Film, TV + Theatre

REVIEW: Is Netflix’s new teen drama series, ‘Fate: The Winx Saga’, a hit or miss?


By Melissa Foong

REVIEW: Is Netflix’s new teen drama series, ‘Fate: The Winx Saga’, a hit or miss?

Spoilers ahead

2021 seems to be the year where Hollywood does its thing i.e. bringing best-selling books to life by adapting it for TV. But unlike regular book adaptations, Fate: The Winx Saga is a live-action remake of the iconic Italian cartoon Winx Club created by Iginio Straffi. It was once dubbed and aired on the children’s cable channel, Nickelodeon.

Netflix’s new coming-of-age series, however, is created by none other than Brian Young—also the former producer of supernatural teen drama The Vampire Diaries. Ahead, we give you a brief review on the new adaptation and whether it’s worth a watch.


Image: Netflix

This bold new reinvention of the classic animated series, Winx Club, is a six-episode series that follows the journey of five fairies who attend a magical boarding school named Alfea. Similar to the Harry Potter franchise, young fairies are taken under the wings (literally) of legendary fairy warriors by attending classes to master their magical powers. Clearly targeted towards teenagers and young adults, Fate: The Winx Saga has your fair share of the usual teenage drama—girls (or fairies in this case) must navigate through love, rivalries and of course the life-threatening monsters that are out to get them.

The five main female characters are Bloom (Abigail Cowen), Stella (Hannah van der Westhuysen), Aisha (Precious Mustapha), Musa (Elisha Applebaum) and Terra (Eliot Salt); of these five, let’s just say that Bloom (also the protagonist, in case you were wondering) is perhaps the least interesting character that could’ve used more polish from the writers.

As all the students’ powers are seemingly connected to their emotions, Bloom’s fire fairy powers are very much a reflection of her character traits—in this case, her stubbornness. At times, her obsessive determination in discovering her true identity brings out her narcissistic side.

Though, it’d be great if Brian Young could explore more into Aisha’s life prior to Alfea—we can only hope that the second season will do just that, if there’s even one to begin with.
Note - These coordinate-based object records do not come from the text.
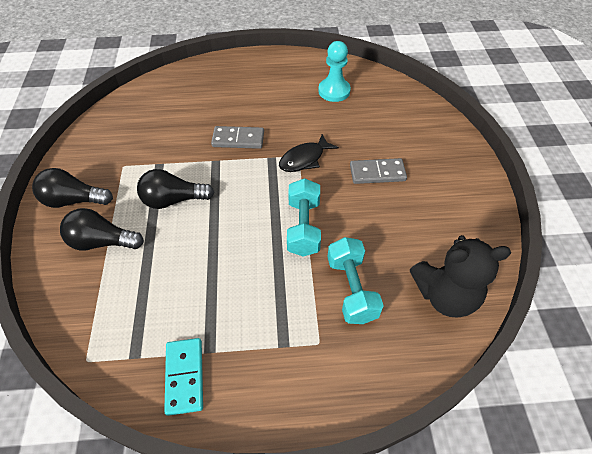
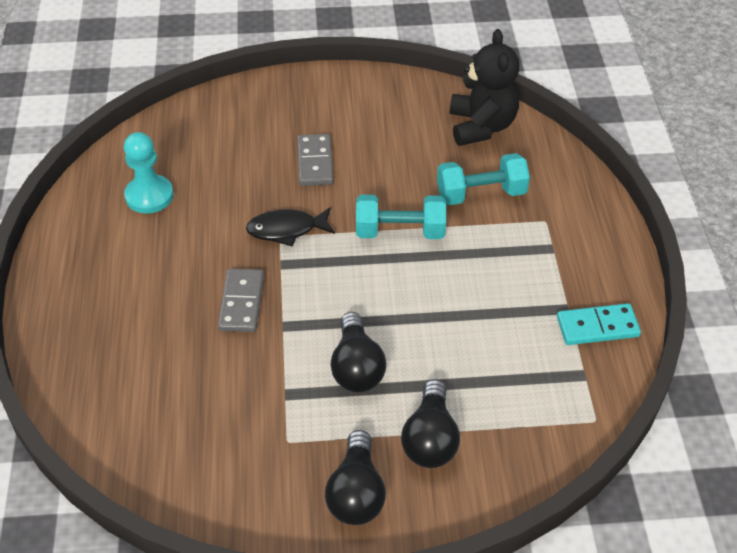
camera: 90 degrees left, 5 degrees down
black fish [279,134,339,172] -> black fish turned 120 degrees clockwise [246,207,335,247]

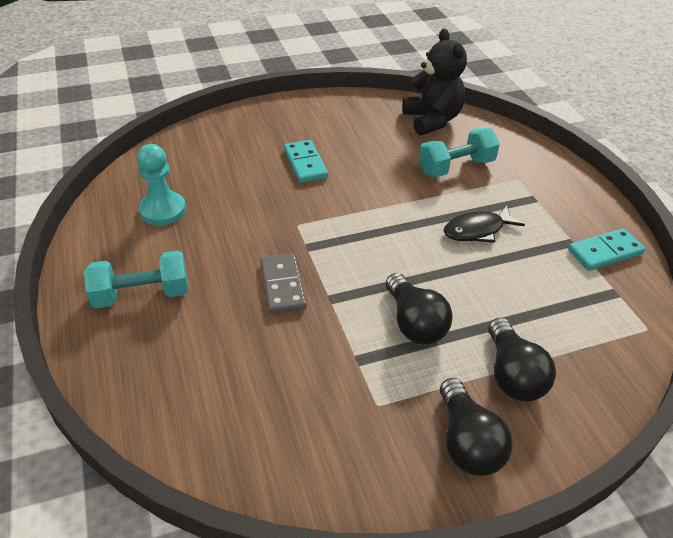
camera: 15 degrees left, 5 degrees down
black fish [246,207,335,247] -> black fish moved to [444,205,525,243]
grey domino [298,134,333,186] -> turquoise domino [284,140,328,183]
turquoise dumbbell [356,195,446,239] -> turquoise dumbbell moved to [84,251,188,309]

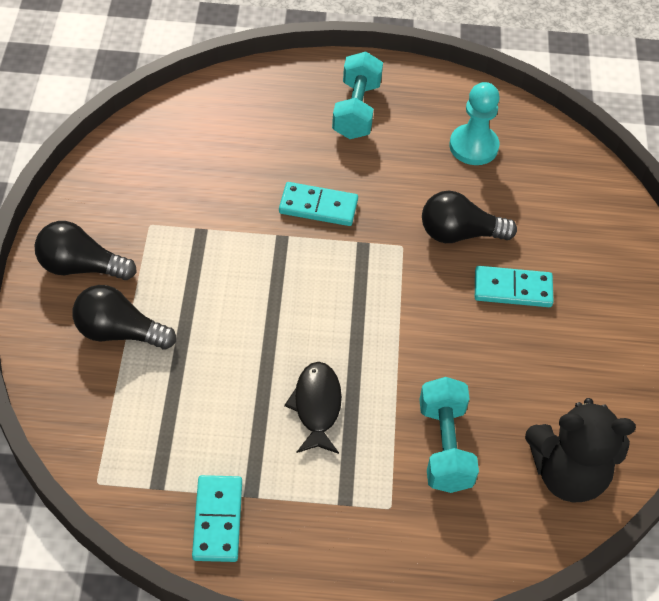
camera: 110 degrees right, 10 degrees up
grey domino [260,253,307,314] -> turquoise domino [279,182,358,226]
black light bulb [386,273,453,344] -> black light bulb moved to [422,191,517,243]

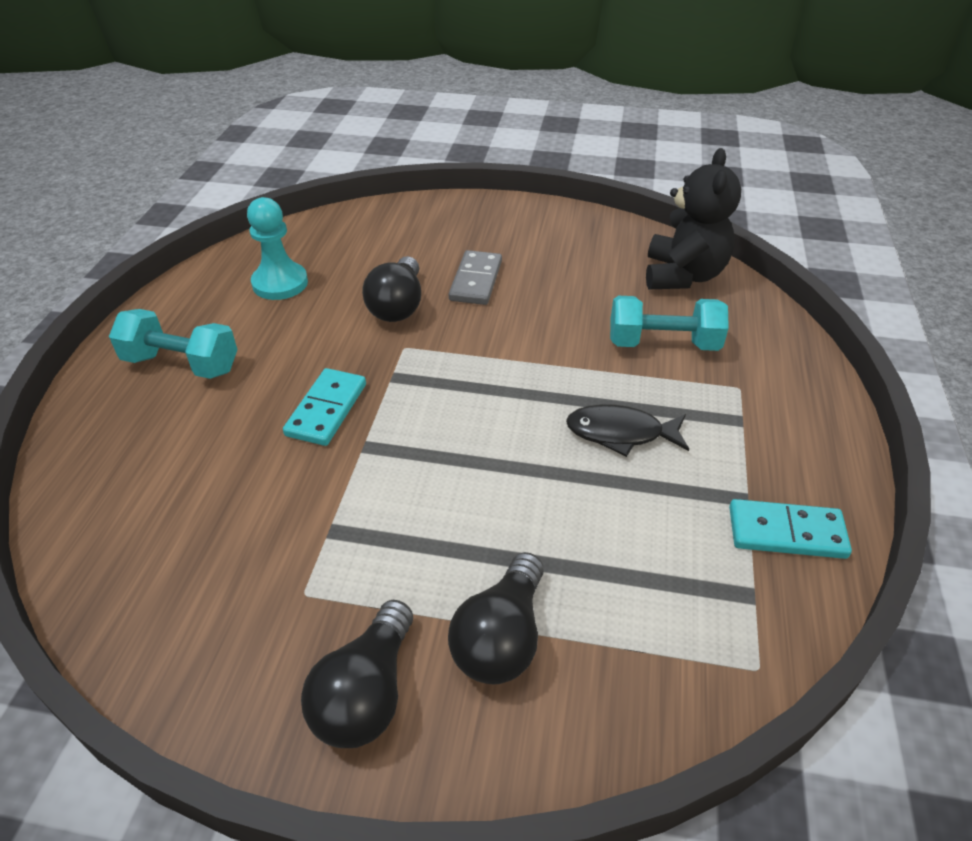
camera: 80 degrees left, 10 degrees down
turquoise domino [475,266,554,307] -> grey domino [449,250,502,305]

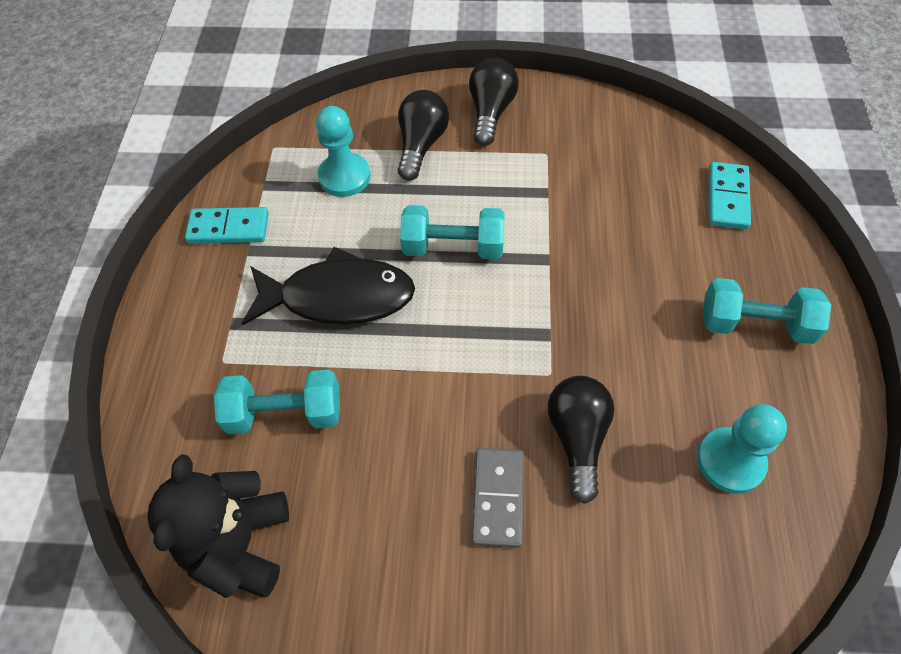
camera: 175 degrees right, 15 degrees up
turquoise domino [283,368,366,446] -> turquoise domino moved to [709,162,751,229]
black fish [566,404,689,457] -> black fish [242,247,415,325], size x1.64
none -> turquoise pawn [316,106,371,197]
none -> turquoise dumbbell [400,205,505,259]

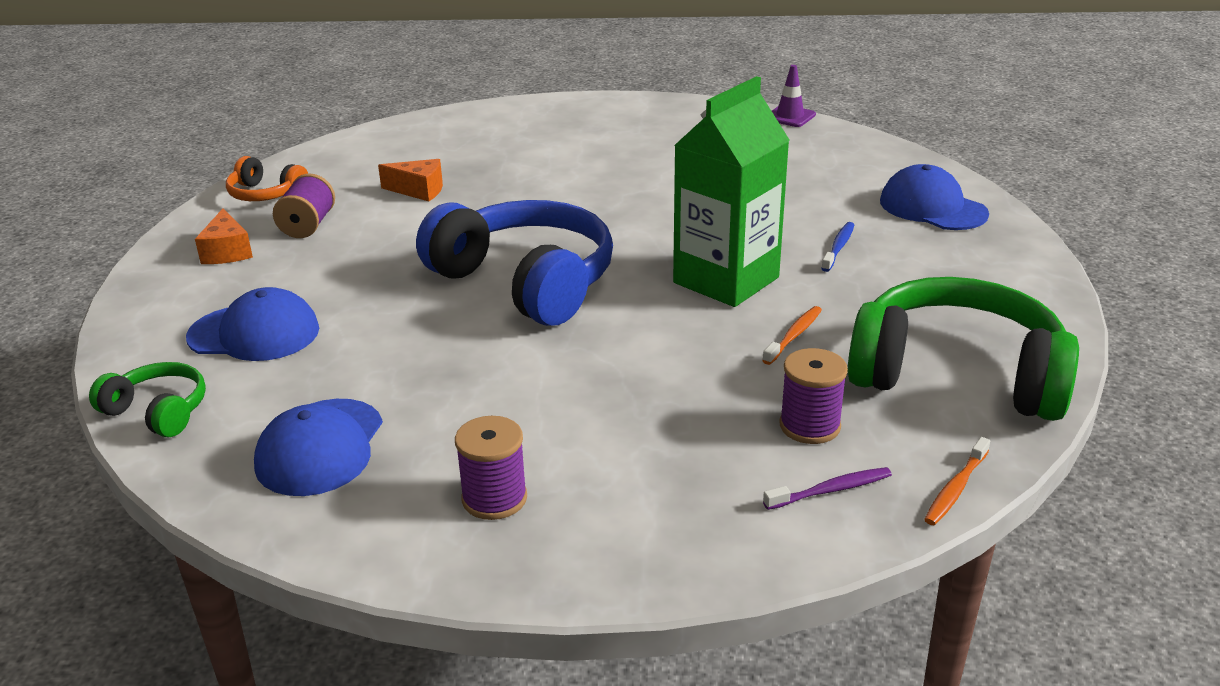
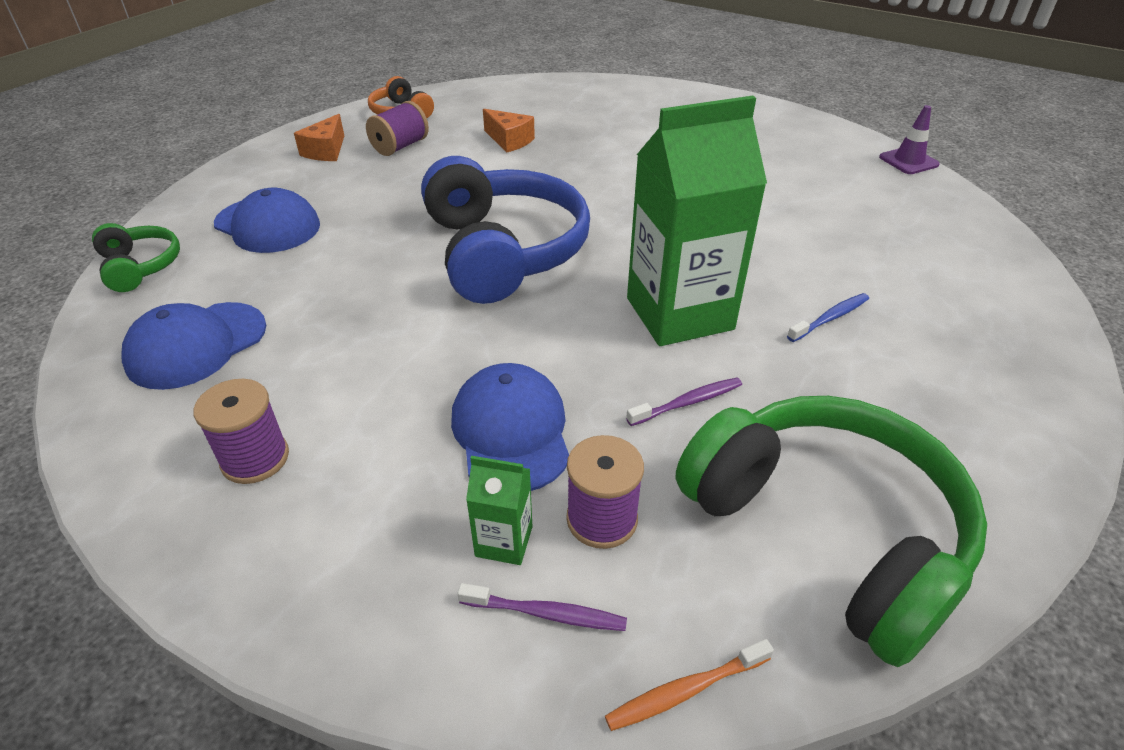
camera: 30 degrees right, 10 degrees up
orange toothbrush [762,306,822,365] -> purple toothbrush [626,377,742,426]
blue cap [880,164,989,230] -> blue cap moved to [451,363,569,491]
none -> green carton [466,456,532,565]

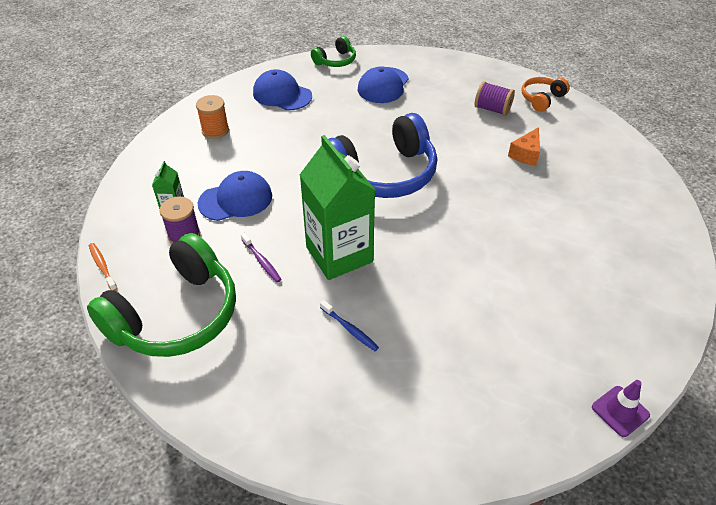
camera: 80 degrees right, 5 degrees up
purple spool [193,379,289,484] -> orange spool [196,95,229,139]
orange cheese [294,114,344,161] -> none
purple toothbrush [457,583,627,631] -> none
Image: Killruddery House and Gardens

In a nutshell, the cinematography was average at best. The computer graphics were questionable at times but it wasn’t all bad. However, fans were quick to ask about the magical fairy school’s location and whether or not it actually exists.

The lavish architecture, extensive greenery and tall iron gates of Alfea College is actually a house in County Wicklow, Ireland. The Killruddery House and Gardens was originally built in the 17th century and was later remodelled and extended in 1820, according to the house’s records. Perhaps it’s the historical significance behind the house, but a handful of fans were raving about how the academy feels as magical as the spells that were cast within its walls.


Image: Netflix

With season one of the series mainly focusing on Bloom and her teenage existential crisis, many have deemed her character unlikeable. But who wouldn’t? She is selfish and hot-headed, but we have to agree that Abigail Cowen, who played Bloom, is an outstanding performer. She did her job and aced it. The same goes to the rest of the cast—if we had to nitpick on something, it would be the cringey lines they had to recite.


Image: Netflix

Season one of Fate: The Winx Saga wasn’t exactly awful. It moves at a genuinely alright pace and it certainly doesn’t lack ambition. If you’re looking for an entertaining escape, this one will do just fine—only if you’re totally cool with impetuous fairies, burnt corpses and angsty teen drama. However, we do suggest watching it as a stand alone as fans of the original animation have expressed their disappointment with the series.